Vascular Dementia

valerieorr

MIL was finally able to get into a neurologist and had an EEG and MRI. Also had a memory test and scored 6/30. When met with the NP who was sharing the results of the testing, she said her brain was smaller but that was due to her age (86). She told her that the EEG was fine but that she had some white spots on her MRI of her brain that meant she had vascular disease. She did say the part about being under the dementia umbrella, but did not put anywhere in the report that she had vascular dementia. She also gave her the option to take donepezil and that it wouldn't cure her but would help keep her where she was. The NP also stated she'd have to take an all-day test to determine exactly what type she had as it could be Alzheimer's also (and to determine competency). She gave her the option to take the test.

The report is incorrect in many areas because the individual asking MIL questions about does she sleep all night, have hallucinations or see people who aren't there, etc. recorded her responses as she gave them. We weren't asked if they were correct or given an opportunity to amend it.

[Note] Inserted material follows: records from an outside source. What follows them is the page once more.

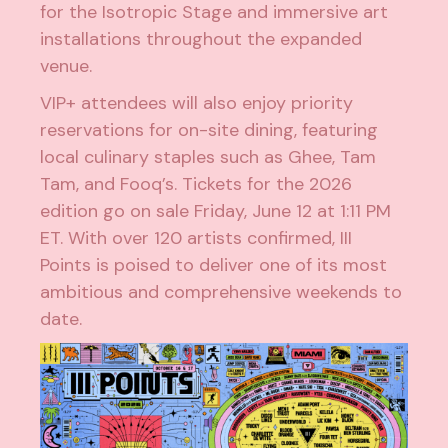
for the Isotropic Stage and immersive art
installations throughout the expanded
venue.
VIP+ attendees will also enjoy priority
reservations for on-site dining, featuring
local culinary staples such as Ghee, Tam
Tam, and Fooq’s. Tickets for the 2026
edition go on sale Friday, June 12 at 1:11 PM
ET. With over 120 artists confirmed, III
Points is poised to deliver one of its most
ambitious and comprehensive weekends to
date.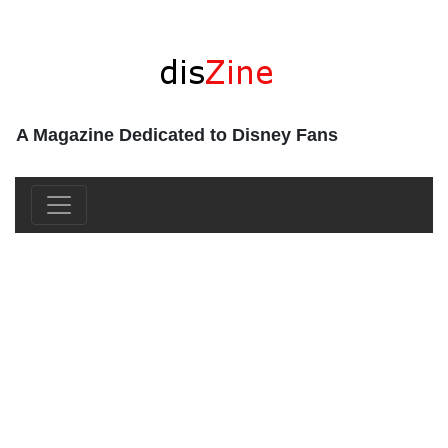
A Magazine Dedicated to Disney Fans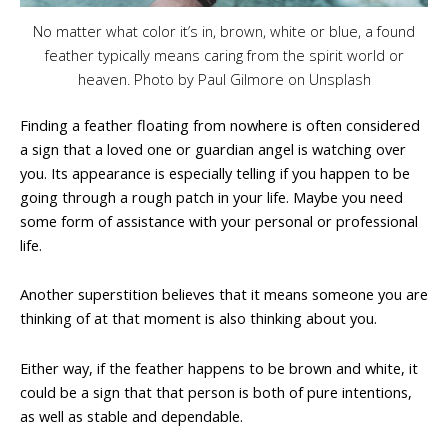
No matter what color it’s in, brown, white or blue, a found
feather typically means caring from the spirit world or
heaven. Photo by Paul Gilmore on Unsplash
Finding a feather floating from nowhere is often considered
a sign that a loved one or guardian angel is watching over
you. Its appearance is especially telling if you happen to be
going through a rough patch in your life. Maybe you need
some form of assistance with your personal or professional
life.
Another superstition believes that it means someone you are
thinking of at that moment is also thinking about you.
Either way, if the feather happens to be brown and white, it
could be a sign that that person is both of pure intentions,
as well as stable and dependable.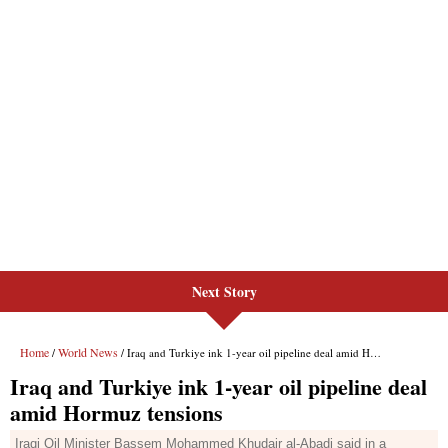
Next Story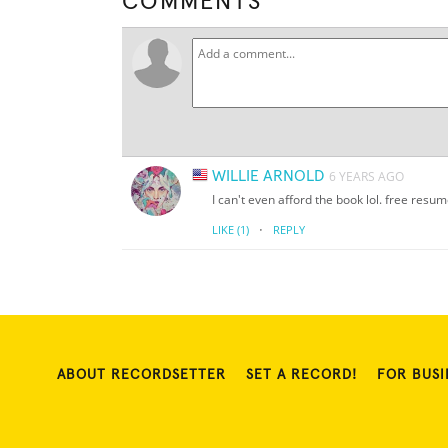
COMMENTS
WILLIE ARNOLD
6 YEARS AGO
I can't even afford the book lol. free resu
·
LIKE
(1)
REPLY
ABOUT RECORDSETTER
SET A RECORD!
FOR BUSI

I don't understand why the neurologist can't say she has dementia, vascular dementia or whatever as there are a number of institutions that require that diagnosis, including the memory care facilities we've visited. Also, why give MIL the option to take the tests if it's something we need to determine competency? My husband and her sister both have medical POA's for MIL and durable power of attorney; however my husband is primary. He has had some problems being able to use it to determine what her financial standing is (at the area banks) so that we would have a better idea of how much she could afford for memory care.

Is there something else we need to do? We contacted an eldercare attorney earlier and he was asking about her assets, but we don't know all that and her sister won't sit down with us to share the information. She just says to find a place…how do we do that without knowing what she has?

Anonymousjpl123

So sorry you are going through this. My experience was that getting any kind of diagnosis was a million times harder than I ever thought it would be. I still don’t know why it took so long: 1st neurologist would see my mom alone and never asked follow up questions; primary care doctors were new (she didn’t have any before); first she scored too high on the test then too low.

After about 8 months in Assisted living she got the official diagnosis after a week in the ER. It baffled me.

Ultimately, we did have an appt with an experienced neurologist at a memory center (6 month wait!) who sat with us for 1.5 hours and reviewed everything: multiple MRIs, lumbar puncture, etc. it was the first time I felt clear. But of course by then (nearly 2 years into the diagnosis journey) it was also more obvious.

I recommend an appointment with someone experienced in dementia: a primary doctor, a neurologist, or a geriatric psychiatrist. It may take time to get the appointment but it’s worth it. I also wouldn’t tell her what it’s for, and would call them in advance with your concerns. Since you have POA this will be easier.

I don’t know the reason for the reluctance to diagnose, but you’re not imagining it.

H1235

I’m not sure why the bank would not accept the DPOA. Is it a spring form(I think that’s what it’s called) that requires a doctors statement to activate? Did they want an original? I know this may feel uncomfortable but can he just go into her home and look through her paperwork and finances while she is out to lunch with someone? If she hasn’t created anything online he could create access that way with the information he finds. This would also allow him to see if bills are being paid and start cleaning that up if necessary. If your husband is primary DPOA and her sister is not sharing information that’s not right. Family can complicate things.
Could a note be sent to the neurologist via a medical portal explaining that she needs a diagnosis of dementia for AL placement, asking if you could get a letter stating a general diagnosis of dementia? Hope there is some useful idea here for you.

Lynn24

i agree, when my mother’s help began to decline mentally with dementia symptoms. I created an online banking account for her, since I had to solely manage her finances.

valerieorr

Things have changed since I last posted: Mom had a fall, ending up in the hospital for a week and rehab for 3 weeks. At that point we were able to move forward in having her continue her placement in the rehab/skilled nursing facility. We are currently working with an elder attorney and Medicaid specialist to get her qualified as soon as possible.

Mom improved a lot with the rehab, but once it was over (due to insurance), she has been losing strength. Part of it is due to the caregivers having her in a wheelchair as she is not able to walk very far by herself and has already had 3 falls, due to trying to get out of the wheelchair or walk by herself further than she is able. She also hasn't been eating or drinking much for about 2 weeks now and has cycles of sleeping a lot or being awake most of the night and then sleeping most of the day. We believe the eating may be due in part to her not allowing anyone to brush her teeth or take her dentures out (bites on toothbrush and fingers), but has complained of mouth pain. We are having her seen by a dentist and has been tested for a UTI.

Is this a new stage? Is it normal?

M1

I don't know if you can say it's normal, but it's expected decline. Have you asked for a hospice evaluation? Sounds like it's time.